2.3. Fuzzy Information Granulation

Information granulation is used to divide a complete object into different components, i.e., information granules. Under the effect of information granulation, time series data are redistributed and combined into some information particles containing rich information, so it successfully transforms numerical forecasting into granular prediction. This paper uses a fuzzy set-based model to represent information granulation. Fuzzy information granulation consists of two main steps: the division of the time series window and the granulation of the time window data. In the windowing process of fuzzy information granulation, fixed-width segmentation is unable to distinguish various trends within time series data. To solve this problem, the trend filtering segmentation method for time series with multiple trend segments was proposed in [34]. This method is able to dynamically adjust the size of the analysis time window according to the degradation rates of different parts of time series. Specifically, in trend segments with faster rates of data degradation or change, the method uses a smaller time window for segmentation in order to more accurately capture this rapidly changing information. Conversely, in stages where the data is degrading or changing more slowly, a larger time window is used to better summarize the overall trend for that target segment. This division ensures that rapid changes in the data are recognized while also clearly distinguishing the relatively smooth stages of change in the data.

After selecting and finding out the reasonable length of the time window, it is necessary to carry out fuzzy information granulation on the original sequence data of each window to generate the corresponding fuzzy information granules. The information granulation rules are mainly controlled by the affiliation function, and different affiliation functions represent different granulation rules. In this paper, fuzzy information granulation is mainly targeted to deal with the time series data, so that it becomes a subsequence with upper and lower boundaries, that is, to provide a predictable interval; the triangular and trapezoidal affiliation functions meet this condition, while the triangular affiliation function requires fewer parameters, so this paper adopts the triangular affiliation function to granulate the processing of the data of each time window.

======

- GOAL OF THE EXERCISE:
Write out the text on fuzzy information granulation word for word, from "After selecting and" to "each time window.".

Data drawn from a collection
======

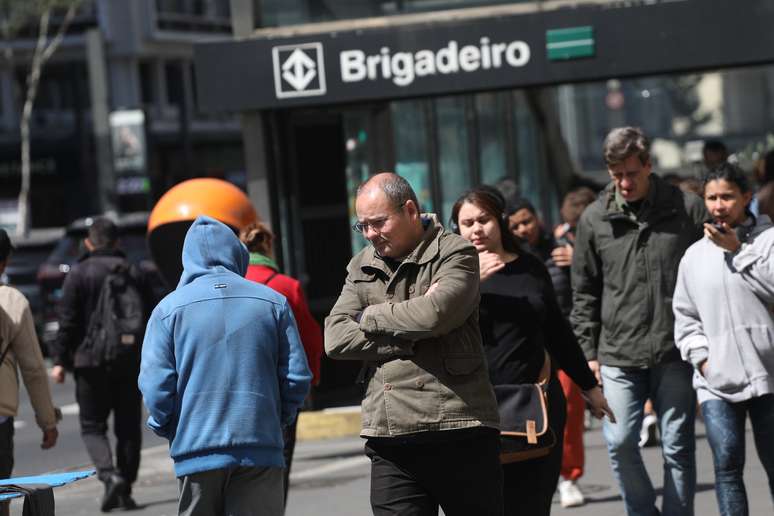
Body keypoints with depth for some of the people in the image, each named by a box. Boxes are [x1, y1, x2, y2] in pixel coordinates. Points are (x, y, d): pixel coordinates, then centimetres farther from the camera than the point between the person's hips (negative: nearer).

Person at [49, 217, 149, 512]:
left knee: (92, 426, 5)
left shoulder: (78, 274, -4)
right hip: (131, 363, 3)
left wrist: (60, 360, -2)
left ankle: (109, 475, -18)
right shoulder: (133, 273, 6)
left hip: (91, 361, -3)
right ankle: (125, 491, 9)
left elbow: (68, 321, -7)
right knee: (128, 427, 10)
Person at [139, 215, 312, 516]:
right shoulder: (274, 302, 3)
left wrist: (168, 430, 12)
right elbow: (297, 377, 3)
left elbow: (156, 387, -5)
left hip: (197, 453, 0)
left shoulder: (169, 308, -2)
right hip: (261, 447, 0)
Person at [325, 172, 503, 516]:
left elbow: (435, 313, -19)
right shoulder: (361, 268, 15)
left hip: (460, 433, -4)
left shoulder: (455, 253, 0)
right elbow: (335, 339, 2)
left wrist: (370, 317, -3)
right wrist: (410, 337, -8)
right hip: (390, 441, 4)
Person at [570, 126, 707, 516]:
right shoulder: (594, 219, 5)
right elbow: (584, 293, 10)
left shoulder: (688, 209, 0)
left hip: (675, 353, -1)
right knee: (620, 442, -6)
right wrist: (589, 352, 5)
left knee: (678, 448, 3)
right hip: (618, 356, 1)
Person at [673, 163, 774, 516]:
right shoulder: (695, 255, 12)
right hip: (715, 381, 2)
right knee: (726, 464, -8)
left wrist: (738, 250, -12)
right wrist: (701, 357, 1)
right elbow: (685, 316, 15)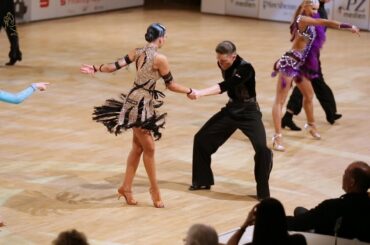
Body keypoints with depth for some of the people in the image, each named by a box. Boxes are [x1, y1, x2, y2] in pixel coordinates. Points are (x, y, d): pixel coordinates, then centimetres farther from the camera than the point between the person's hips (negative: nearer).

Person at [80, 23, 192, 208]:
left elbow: (115, 66, 1)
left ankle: (126, 187, 20)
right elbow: (171, 85, -8)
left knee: (138, 146, 14)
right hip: (142, 104, -8)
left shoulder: (137, 52, 4)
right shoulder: (160, 59, -17)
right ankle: (154, 189, 11)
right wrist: (190, 91, 7)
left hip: (136, 101, 8)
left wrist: (96, 69, 14)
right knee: (148, 148, 2)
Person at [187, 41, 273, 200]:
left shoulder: (245, 68, -28)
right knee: (201, 138, 6)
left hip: (249, 112, -7)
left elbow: (225, 86, -41)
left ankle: (263, 193, -9)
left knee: (262, 149, -25)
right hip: (231, 109, 7)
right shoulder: (223, 64, -5)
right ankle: (202, 181, 23)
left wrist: (200, 93, -49)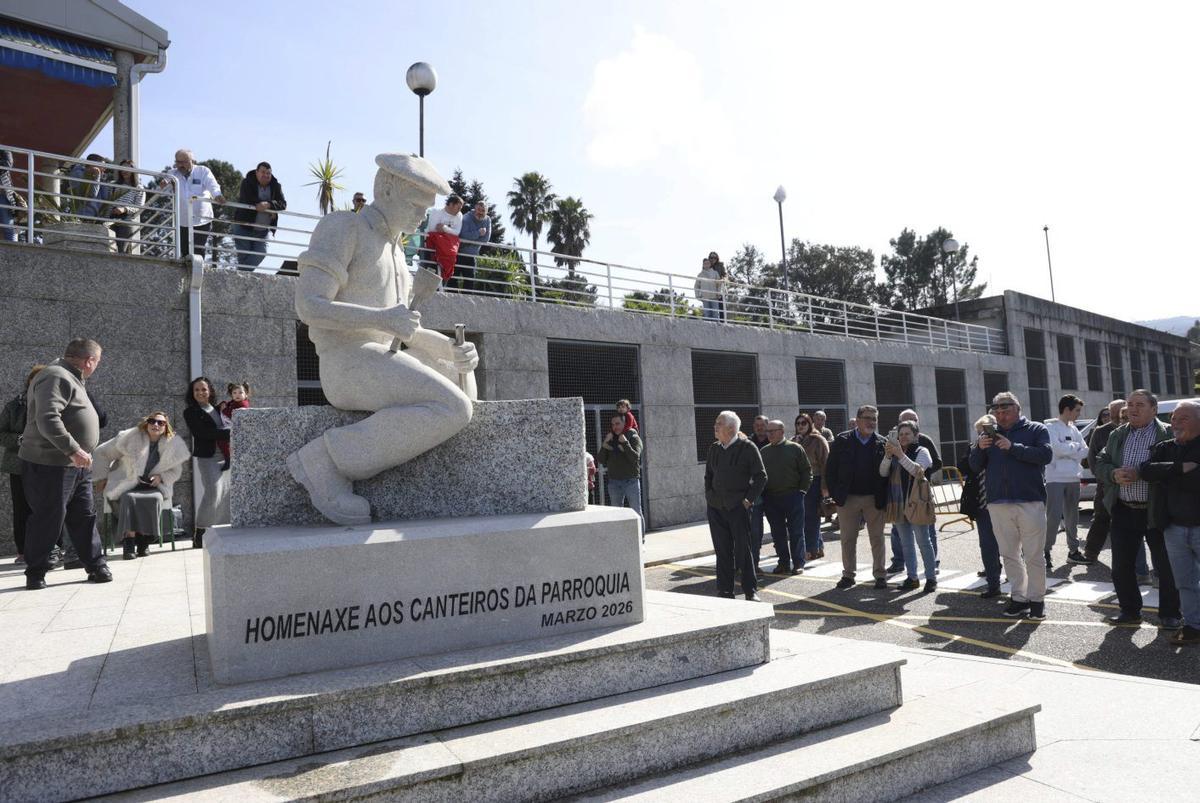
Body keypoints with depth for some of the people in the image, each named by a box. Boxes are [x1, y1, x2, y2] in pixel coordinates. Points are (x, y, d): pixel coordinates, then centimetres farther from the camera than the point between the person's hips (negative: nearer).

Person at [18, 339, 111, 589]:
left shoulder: (70, 378, 17)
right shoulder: (56, 377, -17)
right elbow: (47, 419, -28)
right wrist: (74, 450, -29)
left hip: (76, 465, 10)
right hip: (50, 463, -10)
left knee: (84, 516, 11)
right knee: (48, 519, 0)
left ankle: (96, 566, 17)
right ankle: (35, 573, 13)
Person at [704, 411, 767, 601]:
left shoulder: (747, 447, -6)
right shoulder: (714, 448, 10)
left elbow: (761, 476, -4)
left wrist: (748, 500, -8)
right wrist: (709, 495, 8)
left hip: (738, 507, -5)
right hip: (715, 508, 5)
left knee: (743, 550, 1)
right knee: (722, 550, 9)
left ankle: (751, 591, 12)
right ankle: (725, 591, 17)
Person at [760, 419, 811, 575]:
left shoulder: (795, 448, -1)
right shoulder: (763, 451, 9)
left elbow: (807, 470, 0)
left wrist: (802, 490, -6)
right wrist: (763, 493, 3)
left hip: (793, 496, -3)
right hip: (771, 499, 4)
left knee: (796, 532, 2)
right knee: (778, 533, 8)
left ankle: (798, 563, 11)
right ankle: (784, 563, 18)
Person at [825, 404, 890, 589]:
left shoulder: (882, 443, 1)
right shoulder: (842, 440, -1)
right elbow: (830, 468, 0)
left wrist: (883, 497, -6)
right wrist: (834, 493, -5)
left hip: (874, 498, 0)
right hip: (848, 498, 0)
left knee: (877, 538, 7)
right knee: (848, 539, 7)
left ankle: (880, 575, 18)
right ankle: (848, 575, 18)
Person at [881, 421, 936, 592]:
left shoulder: (921, 451, -2)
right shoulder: (894, 451, 12)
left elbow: (917, 471, -19)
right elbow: (883, 472, -1)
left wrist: (900, 455, -25)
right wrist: (888, 456, -18)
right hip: (898, 503, 5)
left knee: (922, 541, -2)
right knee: (906, 542, 11)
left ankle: (931, 578, 6)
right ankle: (912, 577, 19)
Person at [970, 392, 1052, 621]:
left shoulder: (1036, 430, 4)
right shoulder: (989, 434, 14)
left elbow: (1045, 455, -13)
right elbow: (975, 467, 10)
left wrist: (1013, 447, -19)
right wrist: (979, 448, -9)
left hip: (1030, 502, -4)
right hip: (998, 504, 4)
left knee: (1034, 556, 0)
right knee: (1009, 555, 8)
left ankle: (1037, 599, 11)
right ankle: (1019, 598, 17)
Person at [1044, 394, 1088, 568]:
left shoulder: (1074, 429, 13)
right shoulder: (1051, 427, -7)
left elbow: (1084, 451, 8)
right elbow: (1057, 448, -19)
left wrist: (1066, 451, -9)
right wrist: (1076, 447, -3)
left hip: (1073, 478, 7)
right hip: (1056, 478, -7)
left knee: (1072, 516, 15)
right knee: (1053, 517, -11)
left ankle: (1073, 550, 25)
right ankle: (1046, 552, -4)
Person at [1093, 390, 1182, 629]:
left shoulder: (1168, 434, -5)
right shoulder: (1117, 435, 11)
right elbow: (1100, 463, 10)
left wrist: (1140, 473, -23)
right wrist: (1113, 474, -10)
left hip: (1156, 512, -5)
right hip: (1123, 511, 5)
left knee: (1166, 566, 6)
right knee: (1121, 566, 10)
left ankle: (1169, 615, 21)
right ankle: (1130, 610, 25)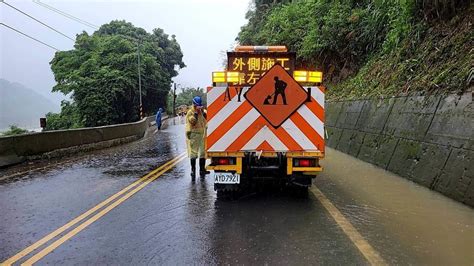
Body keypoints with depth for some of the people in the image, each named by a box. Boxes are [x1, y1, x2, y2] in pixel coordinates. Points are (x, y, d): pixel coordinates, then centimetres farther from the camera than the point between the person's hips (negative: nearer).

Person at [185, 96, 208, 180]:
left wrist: (203, 112, -9)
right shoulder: (190, 112, -2)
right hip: (193, 134, -4)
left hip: (202, 134, 4)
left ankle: (202, 169, 15)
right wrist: (196, 112, -18)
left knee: (203, 153, 5)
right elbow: (192, 121, -17)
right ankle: (193, 170, 11)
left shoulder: (203, 111, 11)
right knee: (193, 153, 2)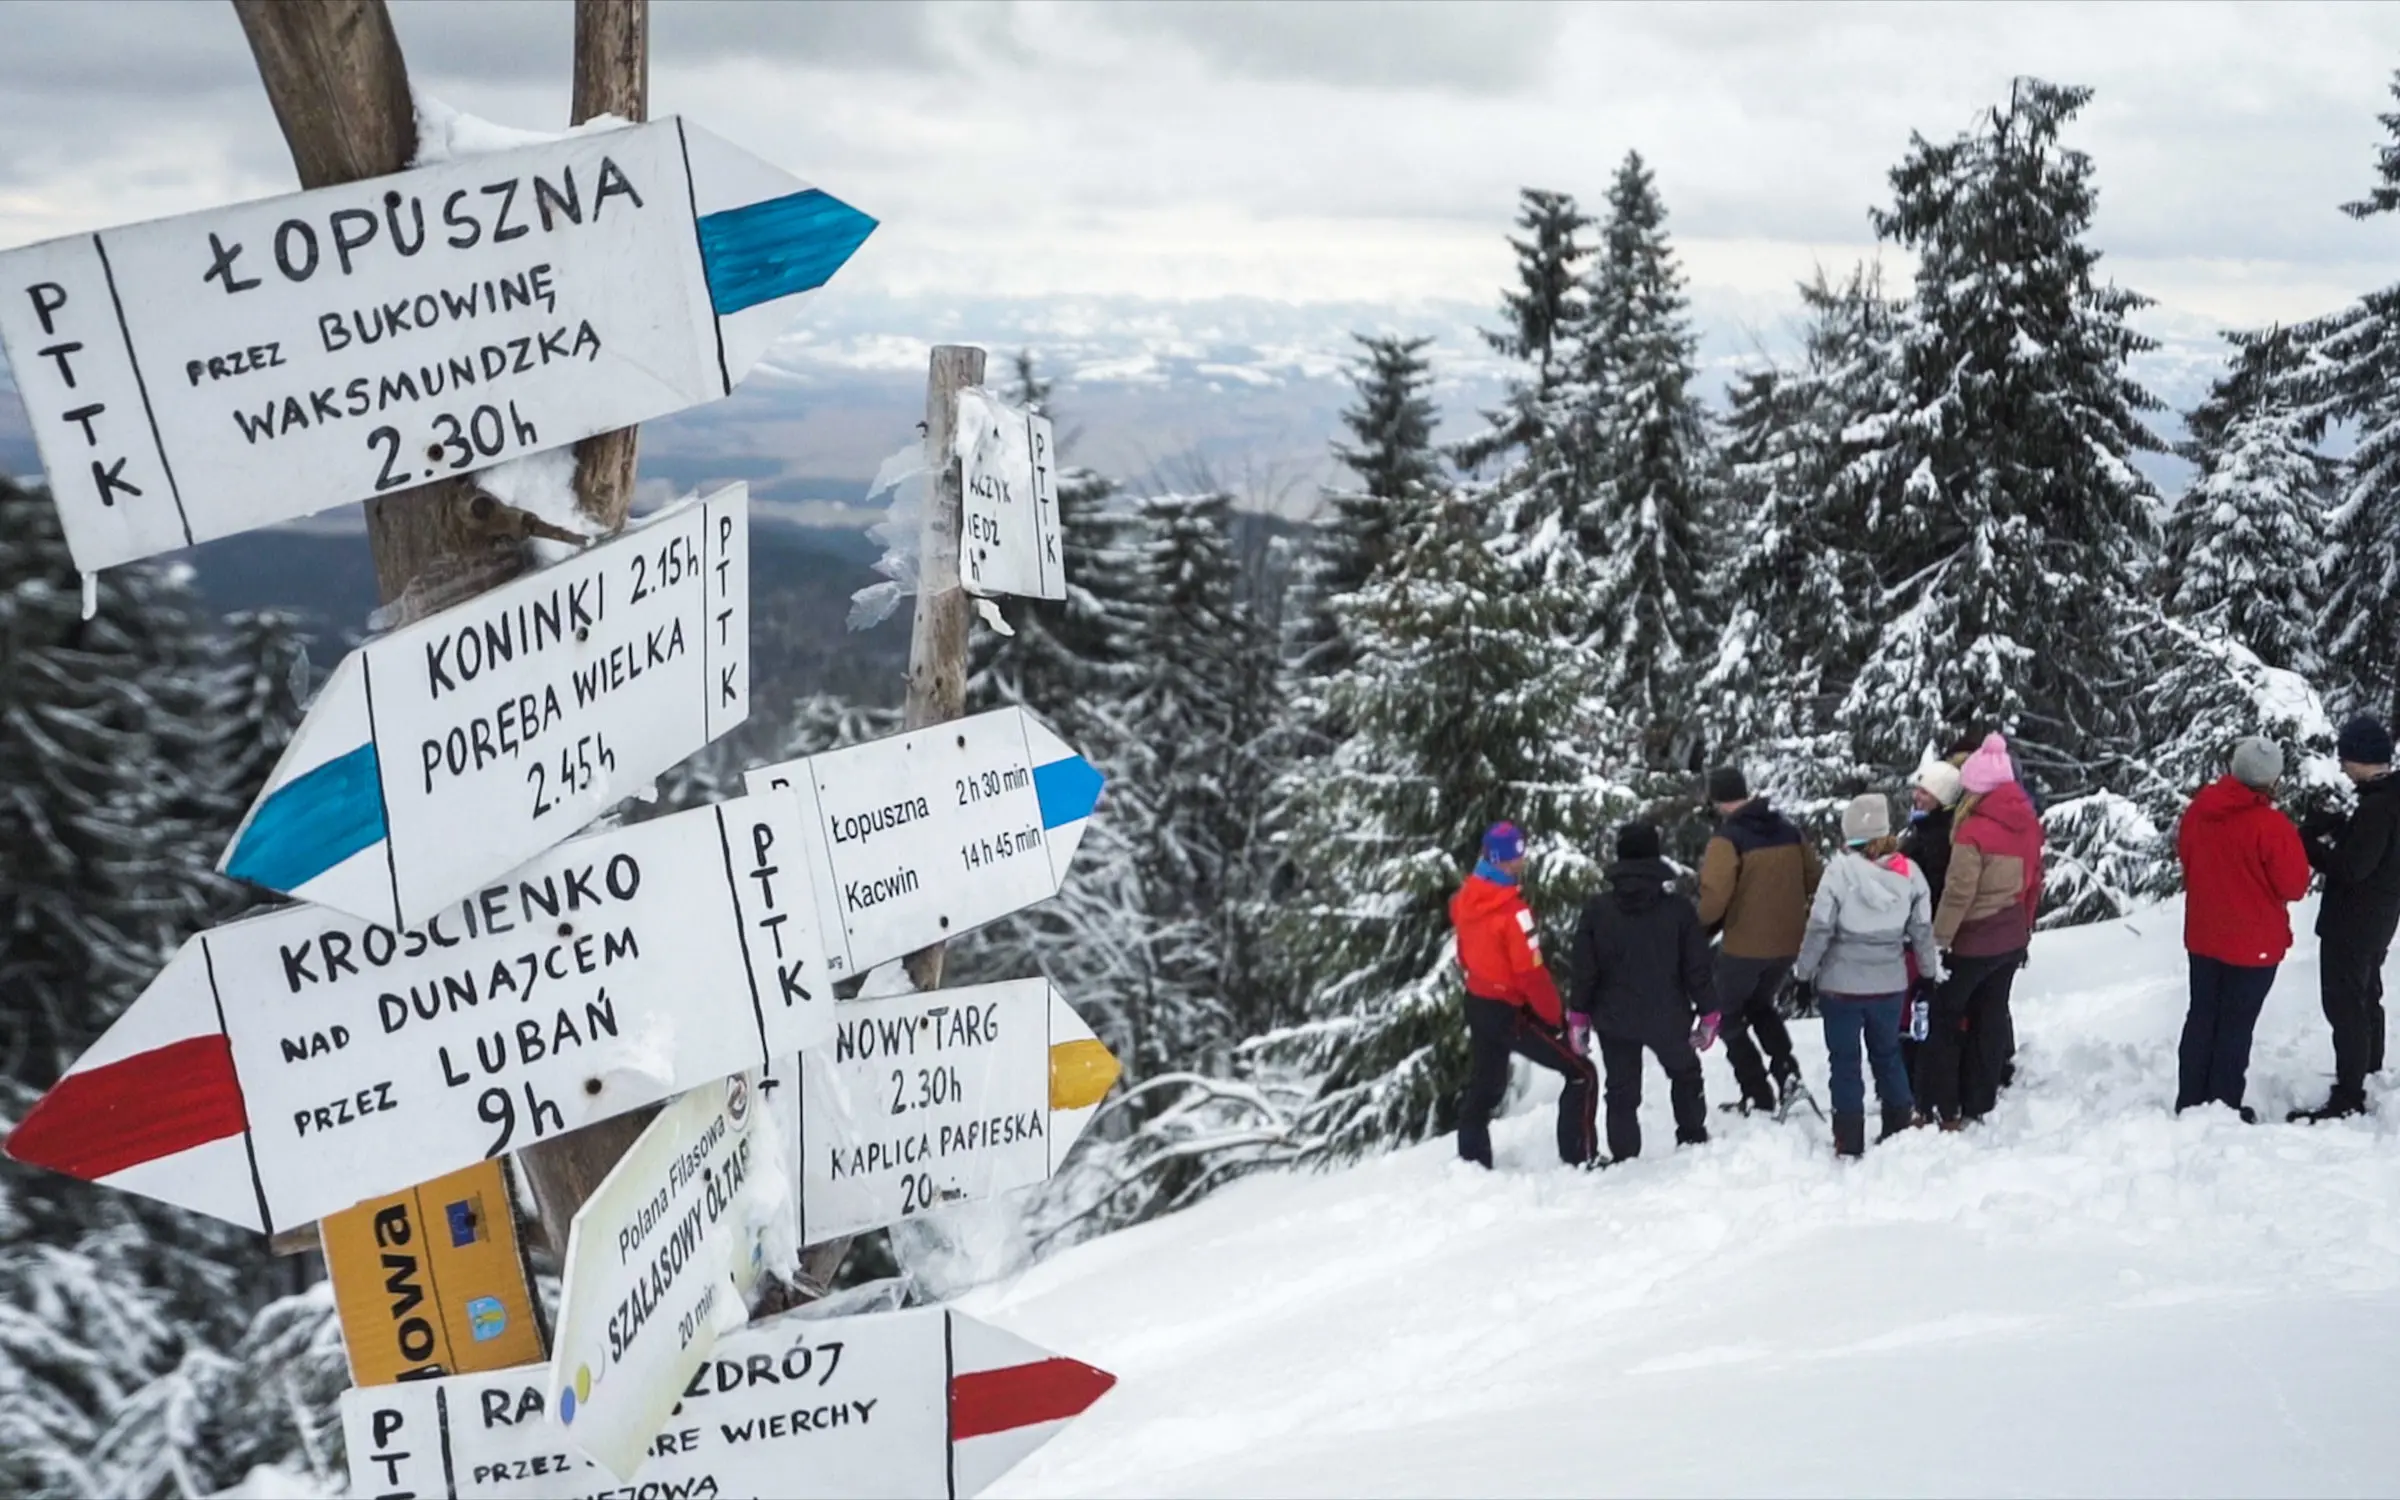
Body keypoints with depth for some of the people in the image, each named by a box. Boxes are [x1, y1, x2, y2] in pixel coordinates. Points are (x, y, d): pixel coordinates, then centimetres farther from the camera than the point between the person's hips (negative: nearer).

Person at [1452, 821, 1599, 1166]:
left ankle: (1472, 1160, 31)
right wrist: (1555, 1017, -11)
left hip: (1478, 1004, 8)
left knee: (1483, 1084, 23)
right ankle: (1579, 1158, 2)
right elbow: (1531, 973, -24)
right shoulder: (1512, 910, -28)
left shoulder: (1464, 899, -5)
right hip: (1513, 1012, -8)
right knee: (1581, 1073, 3)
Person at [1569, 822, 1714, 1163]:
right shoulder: (1678, 910, -11)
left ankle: (1624, 1157, 10)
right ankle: (1693, 1138, 30)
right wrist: (1708, 1012, 6)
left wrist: (1578, 1015, 6)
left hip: (1614, 1021, 0)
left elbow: (1584, 969, -5)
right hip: (1667, 1018, 0)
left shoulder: (1596, 910, -9)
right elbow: (1697, 968, -6)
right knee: (1685, 1074, 25)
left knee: (1622, 1091, 11)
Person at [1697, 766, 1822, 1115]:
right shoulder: (1788, 830, 4)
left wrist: (1699, 927, -6)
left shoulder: (1727, 839, -16)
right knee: (1760, 1005, 28)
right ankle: (1785, 1069, 7)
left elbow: (1713, 898, -24)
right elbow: (1815, 880, 9)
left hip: (1744, 946, -6)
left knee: (1729, 1017, 14)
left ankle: (1758, 1093, 8)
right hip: (1789, 943, 6)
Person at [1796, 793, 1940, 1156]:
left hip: (1841, 983, -3)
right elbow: (1922, 929, 2)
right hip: (1889, 983, 4)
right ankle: (1900, 1131, 28)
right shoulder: (1909, 873, -7)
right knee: (1888, 1054, 21)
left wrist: (1804, 969, -2)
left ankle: (1849, 1143, 10)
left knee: (1845, 1061, 7)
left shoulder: (1840, 870, -18)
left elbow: (1820, 927, -15)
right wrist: (1931, 968, 18)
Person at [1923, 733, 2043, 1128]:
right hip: (2012, 940, 7)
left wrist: (1937, 941, -11)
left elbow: (1958, 894, -20)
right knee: (1991, 1018, 15)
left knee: (1942, 1018, 5)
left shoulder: (1974, 832, -21)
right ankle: (1978, 1106, 22)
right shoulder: (2029, 824, 1)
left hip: (1973, 943, -7)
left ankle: (1941, 1110, 4)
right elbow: (2034, 881, 11)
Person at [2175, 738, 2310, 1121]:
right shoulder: (2271, 825, -23)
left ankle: (2189, 1102, 22)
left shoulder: (2199, 809, -5)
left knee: (2202, 1016, 16)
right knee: (2237, 1024, 6)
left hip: (2204, 935, 5)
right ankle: (2223, 1108, 12)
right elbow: (2294, 885, -15)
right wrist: (2285, 850, 2)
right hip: (2254, 942, -5)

======

- TASK RESPONSE:
After selecting and finding out the reasonable length of the time window, it is necessary to carry out fuzzy information granulation on the original sequence data of each window to generate the corresponding fuzzy information granules. The information granulation rules are mainly controlled by the affiliation function, and different affiliation functions represent different granulation rules. In this paper, fuzzy information granulation is mainly targeted to deal with the time series data, so that it becomes a subsequence with upper and lower boundaries, that is, to provide a predictable interval; the triangular and trapezoidal affiliation functions meet this condition, while the triangular affiliation function requires fewer parameters, so this paper adopts the triangular affiliation function to granulate the processing of the data of each time window.